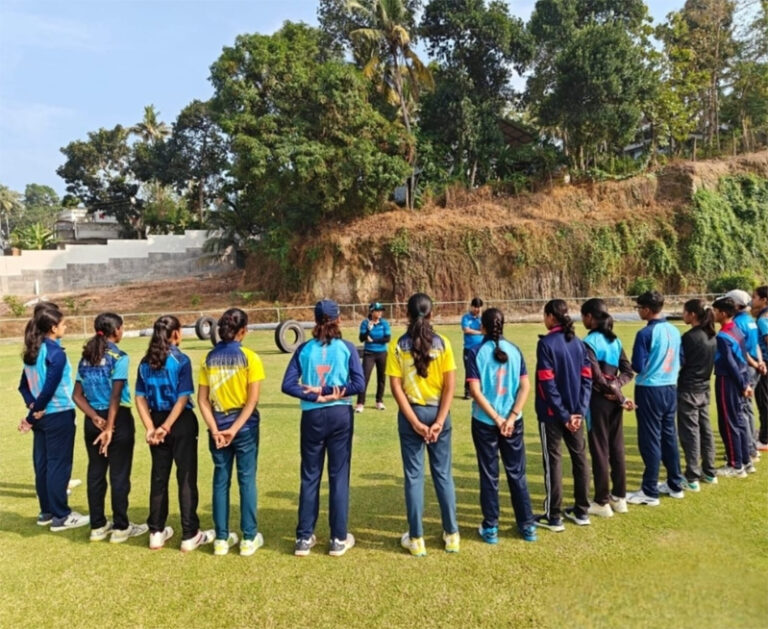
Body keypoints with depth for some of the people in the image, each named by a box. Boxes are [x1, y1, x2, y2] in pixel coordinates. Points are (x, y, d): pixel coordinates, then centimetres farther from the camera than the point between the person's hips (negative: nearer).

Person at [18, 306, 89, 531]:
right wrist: (32, 416, -11)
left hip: (41, 417, 8)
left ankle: (46, 512, 25)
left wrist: (33, 406, -1)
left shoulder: (32, 352, 8)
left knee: (42, 464, 14)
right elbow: (49, 389, -21)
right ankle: (61, 516, 9)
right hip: (59, 416, -8)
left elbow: (23, 385, 10)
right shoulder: (56, 354, -17)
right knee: (59, 465, 0)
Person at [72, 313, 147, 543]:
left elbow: (77, 395, 4)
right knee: (119, 475, 4)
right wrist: (109, 427, -16)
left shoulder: (86, 358, 7)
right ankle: (120, 528, 14)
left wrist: (95, 417, -5)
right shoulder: (118, 357, -13)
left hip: (93, 420, 6)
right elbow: (115, 396, -18)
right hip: (118, 419, -6)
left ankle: (98, 526, 24)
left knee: (95, 473, 14)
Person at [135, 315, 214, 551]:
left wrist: (151, 428, -5)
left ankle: (156, 532, 25)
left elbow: (140, 398, 0)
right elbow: (183, 399, -18)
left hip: (157, 421, 5)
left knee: (158, 477, 16)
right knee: (186, 478, 4)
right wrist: (167, 426, -14)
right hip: (181, 422, -5)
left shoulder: (145, 362, 4)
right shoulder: (181, 360, -12)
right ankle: (190, 535, 11)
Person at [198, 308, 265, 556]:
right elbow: (253, 400, -15)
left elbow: (202, 400, -3)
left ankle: (221, 539, 22)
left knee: (221, 481, 13)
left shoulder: (209, 358, 0)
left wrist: (215, 430, -7)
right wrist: (235, 429, -13)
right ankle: (249, 538, 16)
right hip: (245, 426, -3)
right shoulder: (249, 357, -10)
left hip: (218, 427, 3)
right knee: (247, 480, 8)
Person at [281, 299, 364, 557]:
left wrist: (315, 396, -10)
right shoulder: (347, 348, -3)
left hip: (312, 416, 1)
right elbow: (359, 384, -11)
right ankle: (339, 539, 16)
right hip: (340, 415, -1)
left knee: (310, 476, 12)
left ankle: (304, 538, 20)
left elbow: (288, 384, -7)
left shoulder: (304, 349, 1)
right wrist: (330, 392, -9)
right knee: (339, 475, 8)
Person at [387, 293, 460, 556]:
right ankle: (451, 535, 23)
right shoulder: (442, 343, -4)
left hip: (410, 415, -1)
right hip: (438, 413, 1)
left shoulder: (398, 346, -5)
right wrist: (439, 420, -7)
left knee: (414, 476, 8)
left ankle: (416, 539, 17)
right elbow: (450, 385, -8)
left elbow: (396, 387, -9)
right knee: (443, 474, 13)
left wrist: (414, 422, -8)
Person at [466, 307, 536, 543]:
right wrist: (511, 417, -8)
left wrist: (496, 418, -11)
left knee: (489, 475, 9)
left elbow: (475, 391, -14)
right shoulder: (514, 350, 0)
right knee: (517, 473, 14)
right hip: (512, 420, 2)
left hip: (484, 421, -2)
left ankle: (490, 528, 17)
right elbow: (525, 386, -5)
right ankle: (527, 525, 23)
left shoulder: (477, 352, -8)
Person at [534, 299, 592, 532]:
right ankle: (582, 511, 26)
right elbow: (587, 378, 1)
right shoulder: (578, 342, 5)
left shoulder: (546, 343, -14)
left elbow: (547, 383, -17)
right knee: (579, 457, 14)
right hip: (575, 412, 6)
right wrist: (579, 410, -3)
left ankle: (554, 517, 11)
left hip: (552, 413, -6)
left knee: (553, 461, 3)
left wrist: (563, 415, -12)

§ §

Please return all the rows above word for word, omitting the pictures.

## Exercise answer
Body keypoints with depth for some of the people in the image, each named by a box. Boxes are [x1, y1, x2, y2] in pixel coordinates. Points are (x, y, d): pixel coordinates, then centimetres farther from the camera than the point between the person's hips (negative: nearer).

Person at [18, 306, 89, 531]:
right wrist: (32, 416, -11)
left hip: (41, 417, 8)
left ankle: (46, 512, 25)
left wrist: (33, 406, -1)
left shoulder: (32, 352, 8)
left knee: (42, 464, 14)
right elbow: (49, 389, -21)
right ankle: (61, 516, 9)
right hip: (59, 416, -8)
left elbow: (23, 385, 10)
right shoulder: (56, 354, -17)
right knee: (59, 465, 0)
Person at [72, 313, 147, 543]:
left elbow: (77, 395, 4)
right knee: (119, 475, 4)
right wrist: (109, 427, -16)
left shoulder: (86, 358, 7)
right ankle: (120, 528, 14)
left wrist: (95, 417, -5)
right shoulder: (118, 357, -13)
left hip: (93, 420, 6)
right elbow: (115, 396, -18)
right hip: (118, 419, -6)
left ankle: (98, 526, 24)
left knee: (95, 473, 14)
Person at [135, 315, 214, 551]:
left wrist: (151, 428, -5)
left ankle: (156, 532, 25)
left elbow: (140, 398, 0)
right elbow: (183, 399, -18)
left hip: (157, 421, 5)
left knee: (158, 477, 16)
right knee: (186, 478, 4)
right wrist: (167, 426, -14)
right hip: (181, 422, -5)
left shoulder: (145, 362, 4)
right shoulder: (181, 360, -12)
right ankle: (190, 535, 11)
Person at [198, 308, 265, 556]:
right elbow: (253, 400, -15)
left elbow: (202, 400, -3)
left ankle: (221, 539, 22)
left knee: (221, 481, 13)
left shoulder: (209, 358, 0)
left wrist: (215, 430, -7)
right wrist: (235, 429, -13)
right ankle: (249, 538, 16)
right hip: (245, 426, -3)
right shoulder: (249, 357, -10)
left hip: (218, 427, 3)
right knee: (247, 480, 8)
Person at [281, 299, 364, 557]:
left wrist: (315, 396, -10)
right shoulder: (347, 348, -3)
left hip: (312, 416, 1)
right elbow: (359, 384, -11)
right ankle: (339, 539, 16)
right hip: (340, 415, -1)
left knee: (310, 476, 12)
left ankle: (304, 538, 20)
left elbow: (288, 384, -7)
left shoulder: (304, 349, 1)
right wrist: (330, 392, -9)
right knee: (339, 475, 8)
Person at [387, 293, 460, 556]:
right ankle: (451, 535, 23)
right shoulder: (442, 343, -4)
left hip: (410, 415, -1)
right hip: (438, 413, 1)
left shoulder: (398, 346, -5)
right wrist: (439, 420, -7)
left knee: (414, 476, 8)
left ankle: (416, 539, 17)
right elbow: (450, 385, -8)
left elbow: (396, 387, -9)
right knee: (443, 474, 13)
left wrist: (414, 422, -8)
Person at [466, 307, 536, 543]:
right wrist: (511, 417, -8)
left wrist: (496, 418, -11)
left knee: (489, 475, 9)
left elbow: (475, 391, -14)
right shoulder: (514, 350, 0)
right knee: (517, 473, 14)
right hip: (512, 420, 2)
left hip: (484, 421, -2)
left ankle: (490, 528, 17)
right elbow: (525, 386, -5)
right ankle: (527, 525, 23)
left shoulder: (477, 352, -8)
Person at [534, 299, 592, 532]:
right ankle: (582, 511, 26)
right elbow: (587, 378, 1)
right shoulder: (578, 342, 5)
left shoulder: (546, 343, -14)
left elbow: (547, 383, -17)
right knee: (579, 457, 14)
right hip: (575, 412, 6)
right wrist: (579, 410, -3)
left ankle: (554, 517, 11)
left hip: (552, 413, -6)
left knee: (553, 461, 3)
left wrist: (563, 415, -12)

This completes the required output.